Mary Bufe wrote on the Webster and Kirkwood Times Online that she has always encouraged her 17 year old son Sam to "make his mark on the world". However, it seems that his way of making his mark on the world doesn't agree with Wikipedia's notability guidelines for people. One look at the revision history of his home town will tell you that he is keen to have his name recognised on the list of notable residents of Webster Groves, Missouri. Sam's claim to fame is being the founder of a wiffle ball club and the co-founder of a wiggle ball league. The Wikipedia sports notability guidelines state that "A person is presumed to be notable if he or she has been the subject of multiple published non-trivial secondary sources which are reliable, intellectually independent, and independent of the subject". Until there are sources besides those written by his mother, it is unlikely that he will be qualified to be on that list.[1]
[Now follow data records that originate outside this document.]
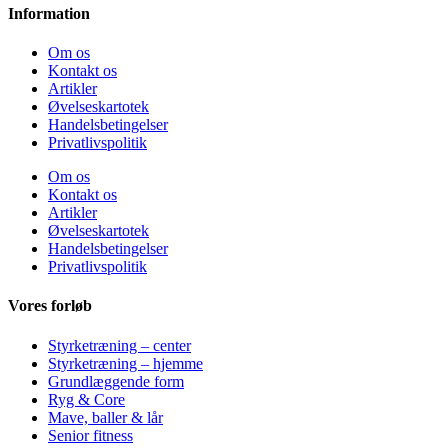
Information
Om os
Kontakt os
Artikler
Øvelseskartotek
Handelsbetingelser
Privatlivspolitik
Om os
Kontakt os
Artikler
Øvelseskartotek
Handelsbetingelser
Privatlivspolitik
Vores forløb
Styrketræning – center
Styrketræning – hjemme
Grundlæggende form
Ryg & Core
Mave, baller & lår
Senior fitness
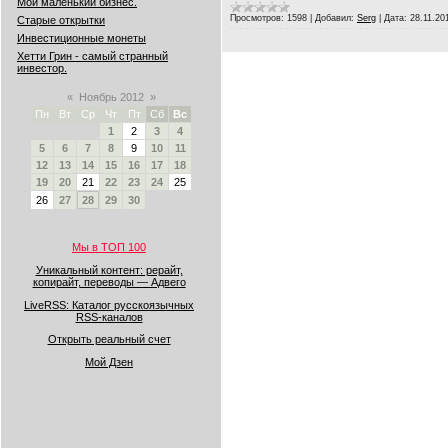
Мой маленький бизнес.
Просмотров:
1598
|
Добавил:
Serg
|
Дата:
28.11.20
Старые открытки
Инвестиционные монеты
Хетти Грин - самый странный
инвестор.
«
Ноябрь 2012
»
Пн
Вт
Ср
Чт
Пт
Сб
Вс
1
2
3
4
5
6
7
8
9
10
11
12
13
14
15
16
17
18
19
20
21
22
23
24
25
26
27
28
29
30
Мы в ТОП 100
Уникальный контент: рерайт,
копирайт, переводы — Адвего
LiveRSS: Каталог русскоязычных
RSS-каналов
Открыть реальный счет
Мой Дзен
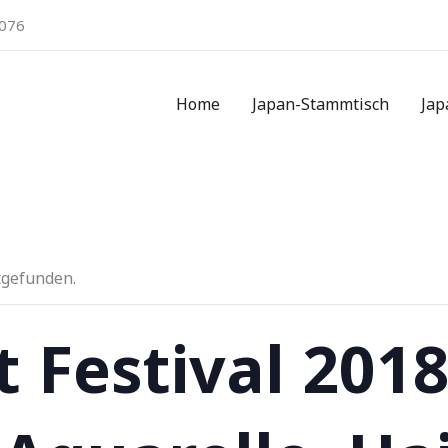
076
Home
Japan-Stammtisch
Jap
tgefunden.
t Festival 2018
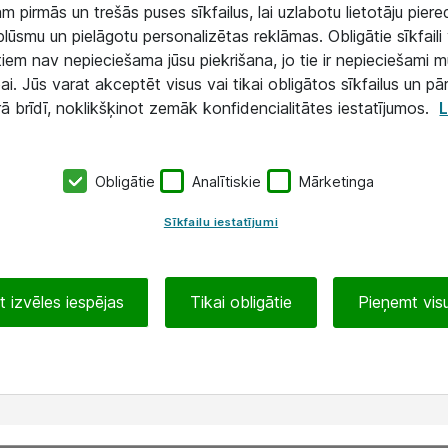
 pirmās un trešās puses sīkfailus, lai uzlabotu lietotāju piered
lūsmu un pielāgotu personalizētas reklāmas. Obligātie sīkfaili 
 tiem nav nepieciešama jūsu piekrišana, jo tie ir nepieciešami 
ai. Jūs varat akceptēt visus vai tikai obligātos sīkfailus un pā
rā brīdī, noklikšķinot zemāk konfidencialitātes iestatījumos.
L
Obligātie
Analītiskie
Mārketinga
Sīkfailu iestatījumi
 izvēles iespējas
Tikai obligātie
Pieņemt visu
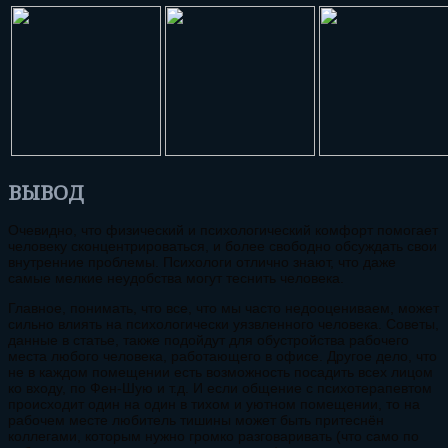
ВЫВОД
Очевидно, что физический и психологический комфорт помогает
человеку сконцентрироваться, и более свободно обсуждать свои
внутренние проблемы. Психологи отлично знают, что даже
самые мелкие неудобства могут теснить человека.
Главное, понимать, что все, что мы часто недооцениваем, может
сильно влиять на психологически уязвленного человека. Советы,
данные в статье, также подойдут для обустройства рабочего
места любого человека, работающего в офисе. Другое дело, что
не в каждом помещении есть возможность посадить всех лицом
ко входу, по Фен-Шую и т.д. И если общение с психотерапевтом
происходит один на один в тихом и уютном помещении, то на
рабочем месте любитель тишины может быть притеснён
коллегами, которым нужно громко разговаривать (что само по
India Joins Top Donors Club

The Economic Times and The Hindustan Times report that India has become the sixth largest donor to the Wikimedia Foundation in 2010–2011. $193,657 was given to the Wikimedia Foundation by just under 11,000 Indians. Indians donated just under 2% of what the US donated, and made up just over 1% of global donations to the Wikimedia Foundation. The 5 countries donating more than India were the US, Canada, Japan, Spain and the UK, with the US giving over $10m.[2] [3] The Hindu reported that donations in India leapt from the 16th position, contributing $52,156 from 2956 donors in 2009–2010. [4] These amounts do not include donations made by the country chapters of Wikimedia, which also help in local fund-raising.

Data Mining Wikipedia

An article titled "The FullWiki Offers Reference Linking And Other Wikipedia Tools" on Lifehacker Australia briefly portrayed TheFullWiki, "a set of Wikipedia search and mining tools", offering features such as a map of places mentioned in an article, a collection of deleted articles, or finding references for a statement by searching Wikipedia for a similar, referenced sentence ("Students, we find sources for your essay, so you don't have to"). The site's founder Luke Metcalfe describes it as "the result of over 5,000 hours of programming work". Earlier, he founded NationMaster, known to Wikipedians as a longtime mirror of Wikipedia content. In an interview a few months ago, he said that "Wikipedia is a fantastic encyclopedia but the reality is most articles don't get read from beginning to end. So on The Full Wiki we show the data by other dimensions; timelines, maps, top charts. It brings the info to life."